Not only is the colored woman awake to reforms that may be hastened by good legislation and wise administration, but where she has the ballot she is reported as using it for the uplift of society and for the advancement of the State.

In California the colored woman bore her part creditably in the campaign for equal suffrage and also with commendable patriotism in the recent presidential nomination campaign.

The State of Washington, new with its votes-for-women law, has already had a colored woman juror. Why not? She is educated and wealthy and wants to protect the best interests in her State.

Colorado has never had better school officials than her women have made. Judge Ben. Lindsey is as popular with colored women voters as he is with white women voters. The juvenile court over which he presides gives the boy a square deal regardless of color. A majority of mothers and fathers can be counted on every time to support such an official.

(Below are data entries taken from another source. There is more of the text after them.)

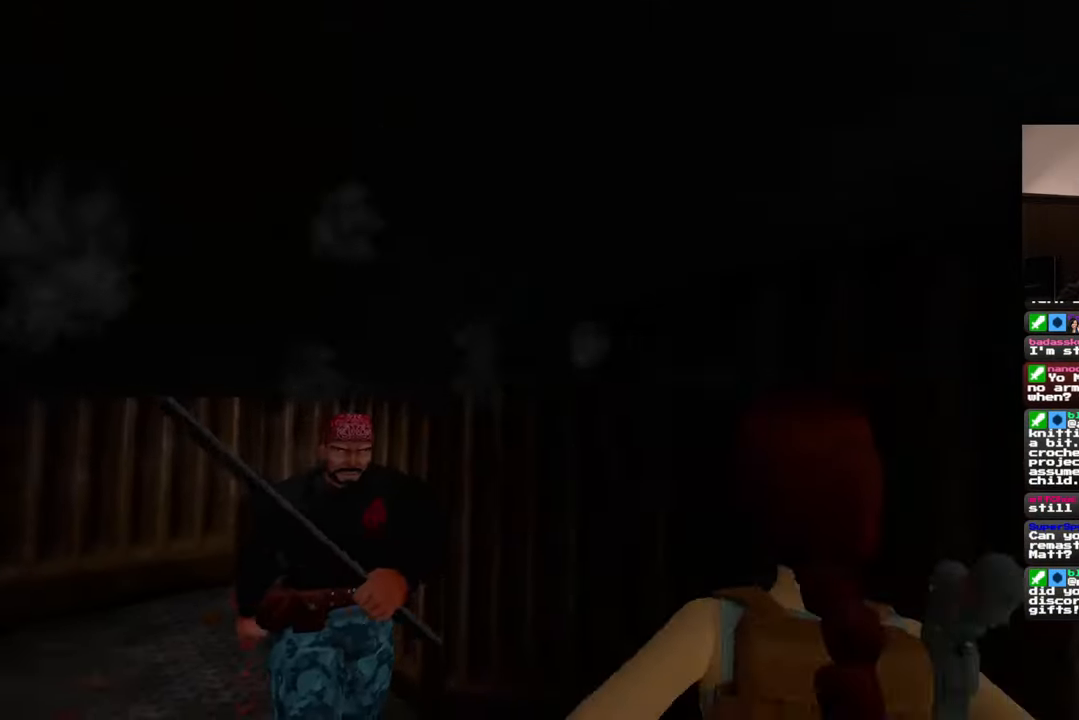
{"buttons": [], "left_stick": "up-right", "right_stick": "center", "events": [[83, "right_stick", "down-left"], [267, "right_stick", "center"], [433, "left_stick", "up-right"]]}
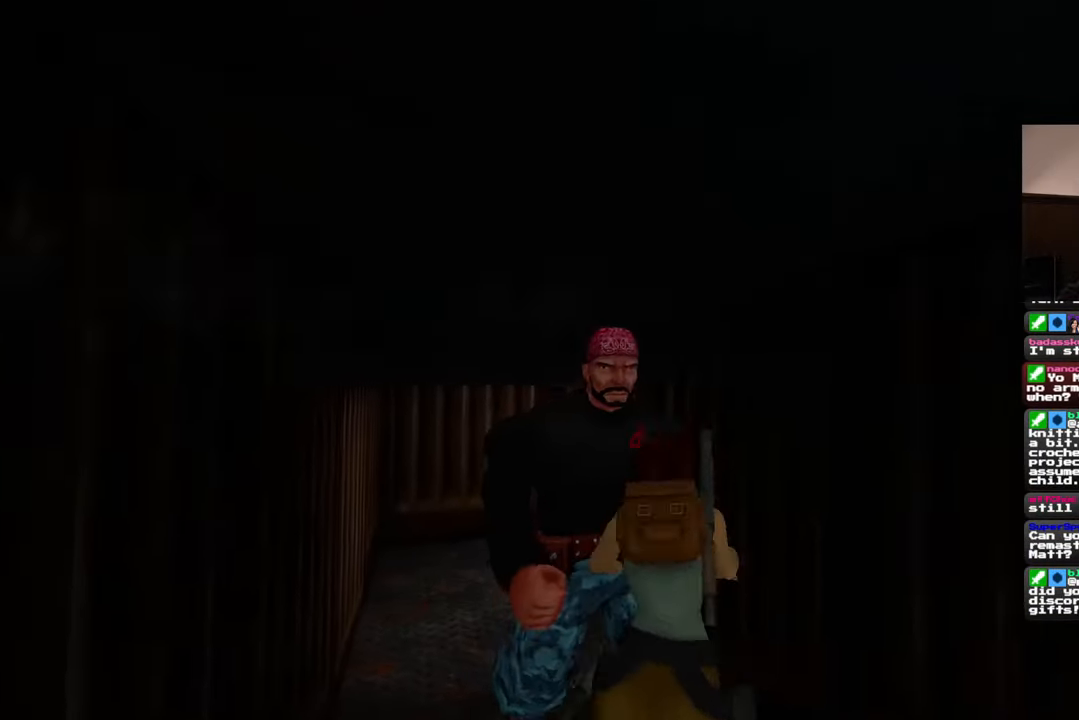
{"buttons": [], "left_stick": "up-left", "right_stick": "center", "events": [[267, "left_stick", "up-left"]]}
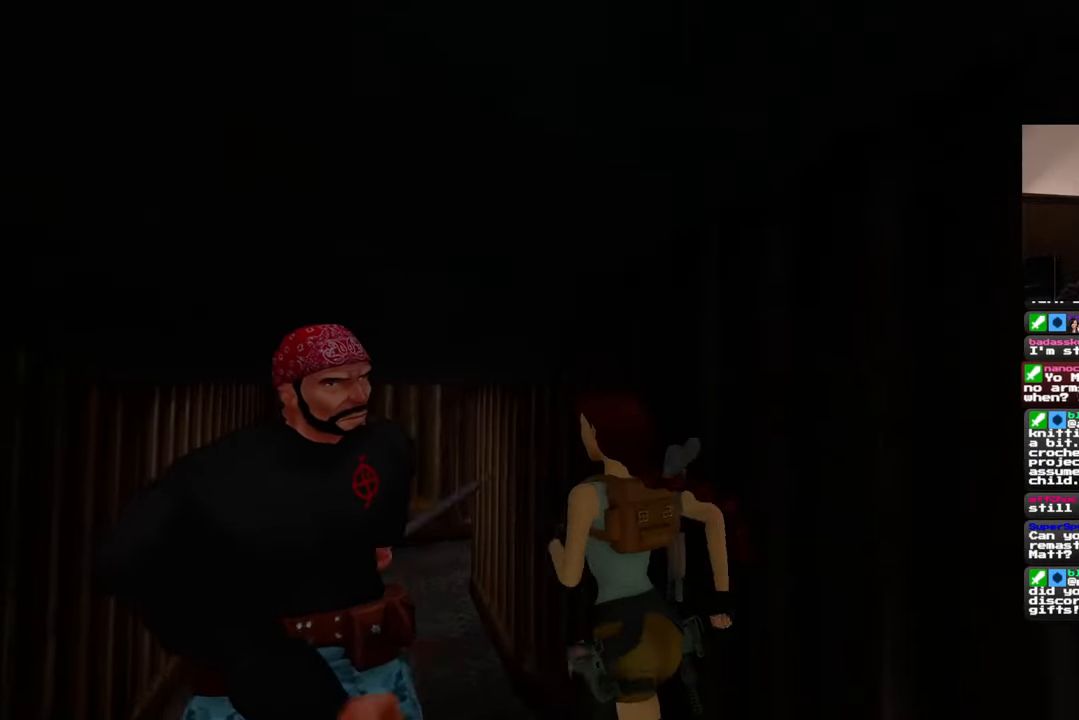
{"buttons": ["SQUARE"], "left_stick": "up", "right_stick": "center", "events": [[183, "SQUARE", "down"], [183, "left_stick", "up"]]}
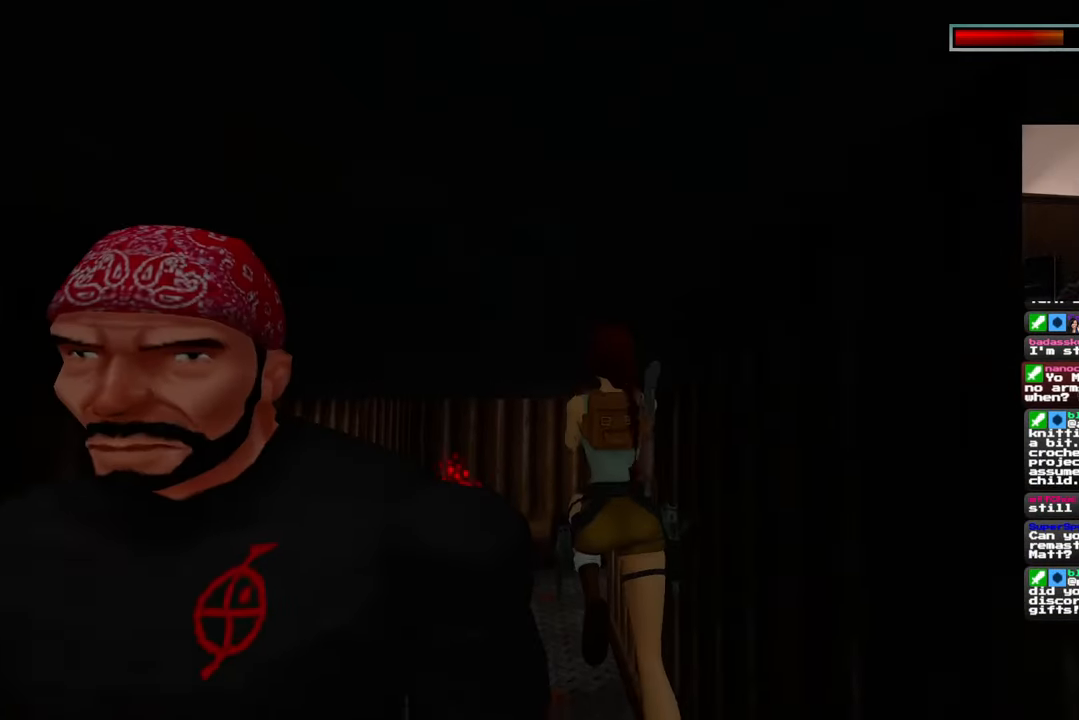
{"buttons": [], "left_stick": "up-left", "right_stick": "right", "events": [[17, "SQUARE", "up"], [233, "right_stick", "down-right"], [400, "right_stick", "right"], [467, "left_stick", "up-left"]]}
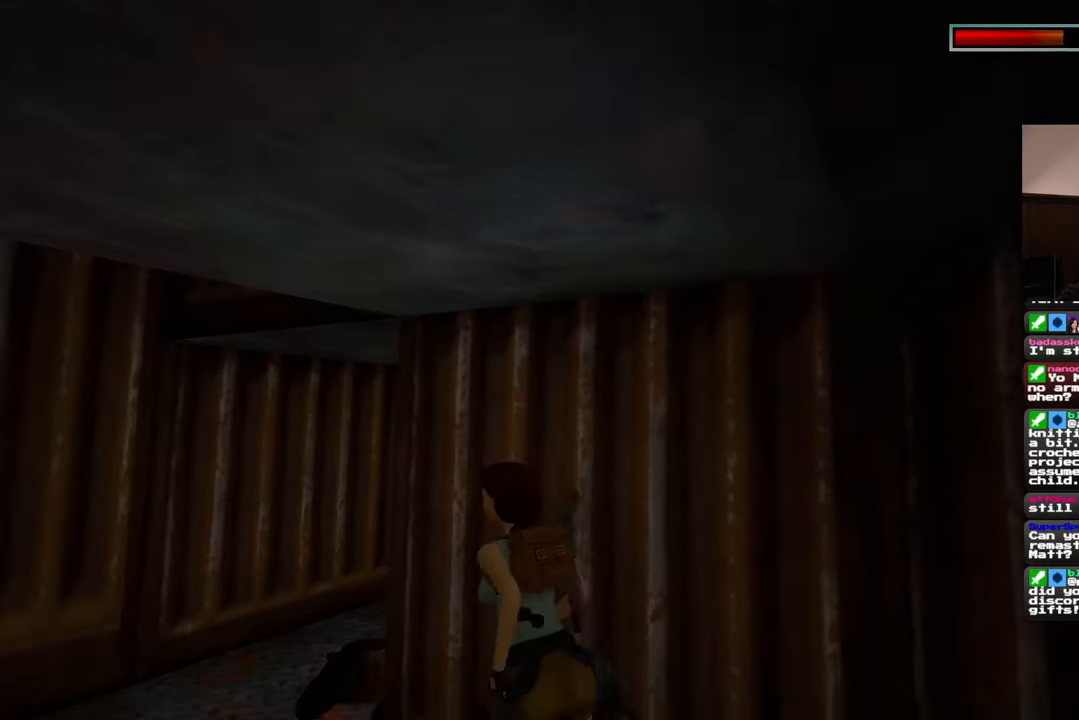
{"buttons": [], "left_stick": "up", "right_stick": "down-right", "events": [[117, "right_stick", "center"], [367, "right_stick", "down-right"], [400, "left_stick", "up"]]}
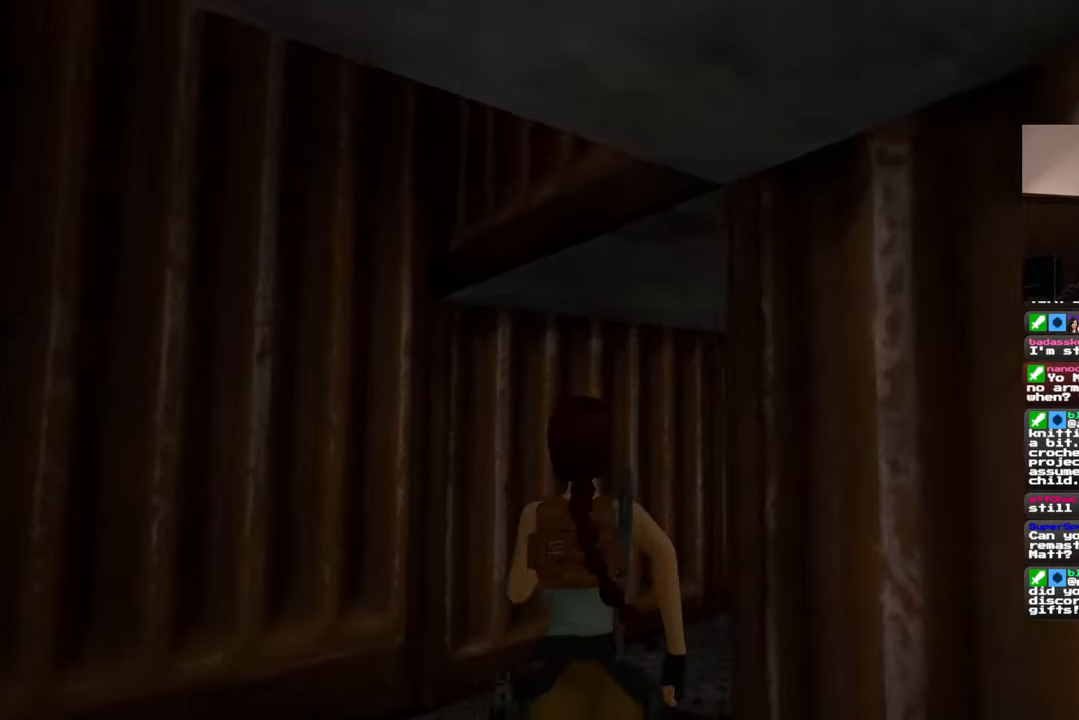
{"buttons": [], "left_stick": "up", "right_stick": "center", "events": [[317, "right_stick", "center"]]}
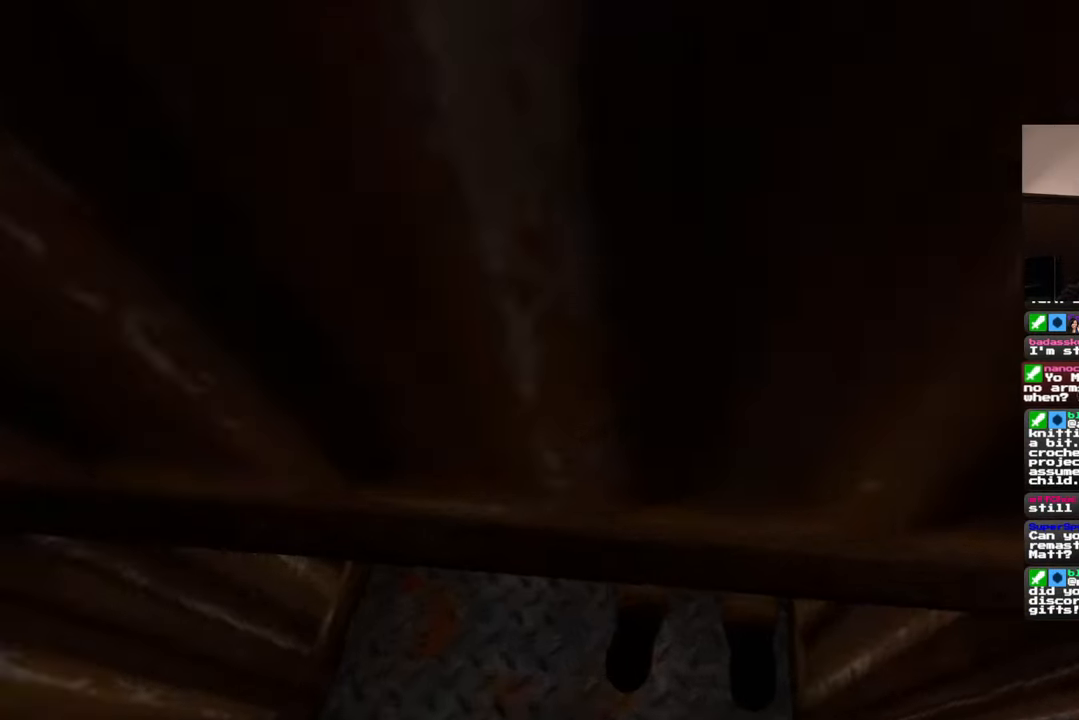
{"buttons": [], "left_stick": "up", "right_stick": "center", "events": [[133, "right_stick", "up-right"], [217, "right_stick", "up"], [317, "right_stick", "center"]]}
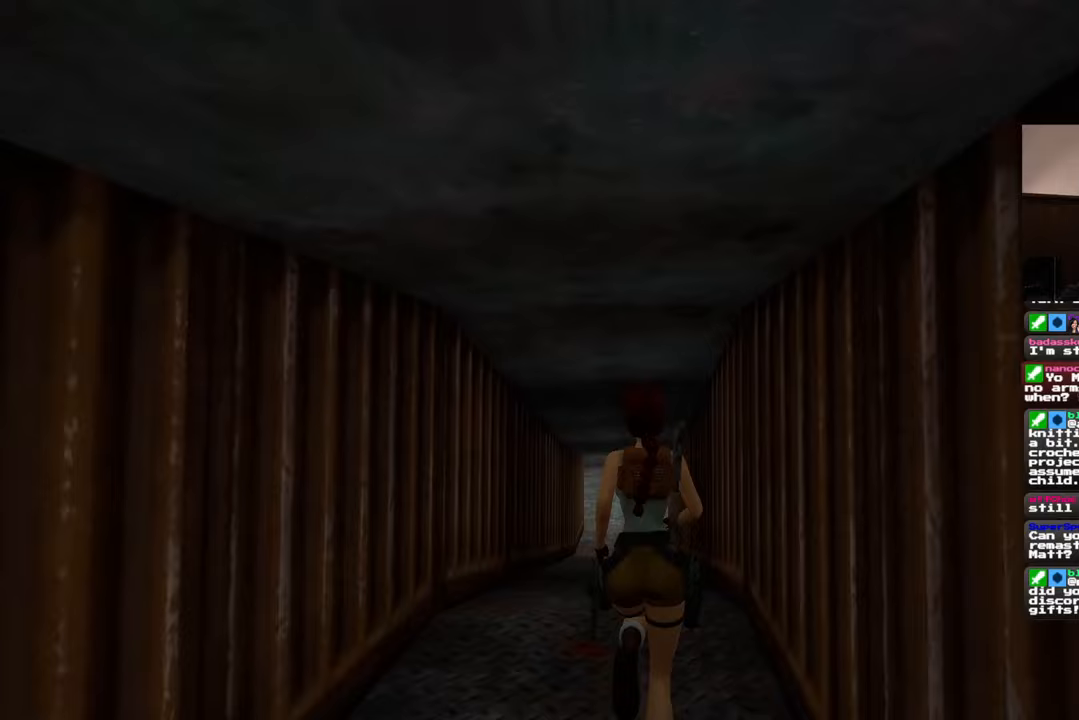
{"buttons": [], "left_stick": "up", "right_stick": "center", "events": []}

Wyoming, Utah and Idaho, the other full suffrage States, have few colored women, but these few are not hurt by, but are being helped by, their voting privileges.

In the States that are now conducting woman suffrage campaigns the colored woman is as interested and probably as active as conditions warrant. This is notably true of Ohio and Kansas.

A number of colored women are active members of the National Woman Suffrage Association. They are well informed and are diligent in the spread of propaganda. Women who see that they need the vote see also that the vote needs them. Colored women feel keenly that they may help in civic betterment, and that their broadened interests in matters of good government may arouse the colored brother, who for various reasons has become too indifferent to his duties of citizenship.

The suffrage map shows that six States have equal political rights for women and men, and that a much larger number have granted partial suffrage to women. In all these the colored woman is taking part, not as fully as she will when the question is less of an experiment, not as heartily as she will when her horizon broadens, but she bears her part.

This much, however, is true now: the colored American believes in equal justice to all, regardless of race, color, creed or sex, and longs for the day when the United States shall indeed have a government of the people, for the people and by the people—even including the colored people.